Traumatisée et emplie d'un sentiment de "honte", Sandrine tente d'en parler à sa mère, mais n'arrive qu'à dire que "Jacques [l'] embête". "Je n'osais pas dire pourquoi, parce que j'avais honte." Un sentiment qui l'a longtemps perduré, puisque "même adulte, [elle] n'en a parlé qu'à des psy [...] avec des mots aussi crus". Je n'ai pu le dire à mes proches que beaucoup plus tardivement." Car malgré les années écoulées, Sandrine restait "cette petite fille de 10 ans avec cette impossibilité de parler, de nommer les choses par honte". 

Si Sandrine peut parler publiquement de ces événements, c'est "grâce à l'émission 'La Grande Librairie' et aux multiples messages" sur Twitter. "La honte doit changer de camp, je n'ai pas à avoir honte de ce que j'ai subi. C'est lui qui doit avoir honte de ce qu'il m'a fait", affirme-t-elle. Mais ce n'est pas tout : Sandrine a également dû traverser de nombreuses années de thérapie. 

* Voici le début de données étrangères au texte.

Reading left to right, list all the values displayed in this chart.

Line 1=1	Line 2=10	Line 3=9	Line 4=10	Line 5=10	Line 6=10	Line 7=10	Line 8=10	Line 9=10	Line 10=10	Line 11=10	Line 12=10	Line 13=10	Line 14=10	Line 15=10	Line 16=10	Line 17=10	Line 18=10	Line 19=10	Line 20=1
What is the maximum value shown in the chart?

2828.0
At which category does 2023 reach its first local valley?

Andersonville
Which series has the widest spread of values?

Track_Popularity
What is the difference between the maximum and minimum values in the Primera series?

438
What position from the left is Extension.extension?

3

Une psychose, des hallucinations et des années de psycothérapie

Car les dégâts psychologiques ont été considérables. "À la naissance de mon deuxième enfant, j'ai fait une psychose puerpérale qui s'est caractérisée par des hallucinations très fortes." Dont une dans laquelle Sandrine voyait son beau-père "traverser les murs avec un couteau pour poignarder [son] nouveau né. Et quand vous dites à ça à votre mari et que ça se répète, vous vous retrouvez d'office en psychiatrie." Un internement qui va durer six semaines, avec un isolement de 10 jours, "en ne sachant pas si j'allais revenir sur Terre", confie-t-elle. 

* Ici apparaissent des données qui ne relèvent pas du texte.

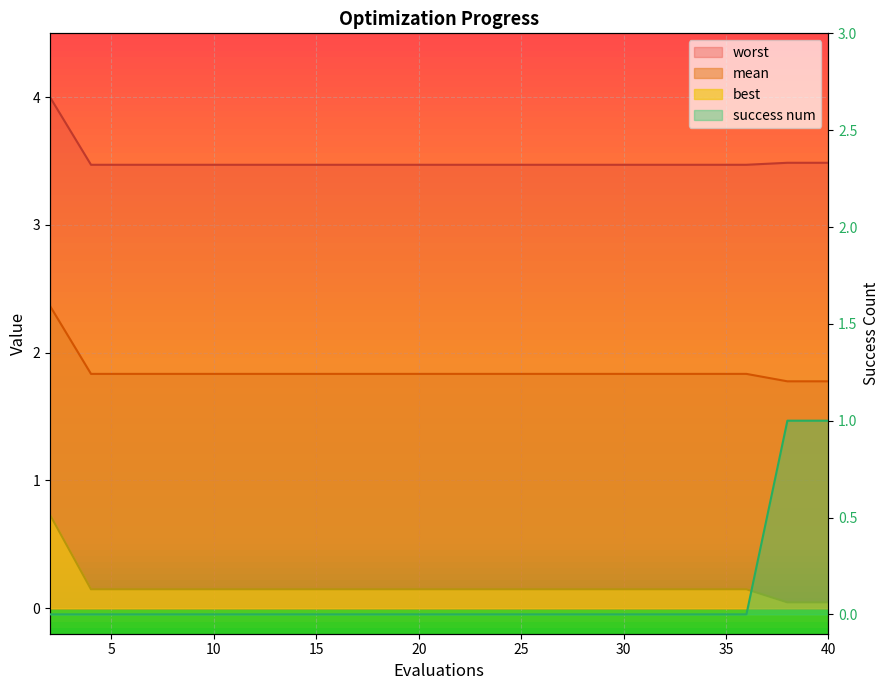

How many positive values does the success num series have?

2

" On se retrouve en psychiatrie parce qu'on est folle "

Pour décrire ses hallucinations, Sandrine évoque une prise de "LSD et un bad trip monumental". "On se retrouve en psychiatrie parce qu'on est folle", résume-t-elle. 

Après un premier passage dans un établissement spécialisé, Sandrine rentre chez elle, mais elle ne va pas bien. Elle est alors de nouveau placée en psychiatrie à cause d'une "dépression" pendant trois semaines. Une rechute qui va avoir de lourdes conséquences sur sa vie de mère, puisqu'elle va devoir être suivie par un pédopsychiatre pendant des années pour revoir son enfant. Un suivi qui a précédé une "analyse" par un psychiatre qui a permis de faire ressortir l'origine de ce mal : les agissements de son beau-père. "Parce qu'à cette époque là, je ne savais pas d'où ça venait."

Il aura donc fallu "plus de 20 ans de psychothérapie et d'analyse" à Sandrine pour s'en sortir. Et si elle peut aujourd'hui affirmer au micro d'Europe 1 qu'elle va "très bien", c'est grâce à "la parole et au travail".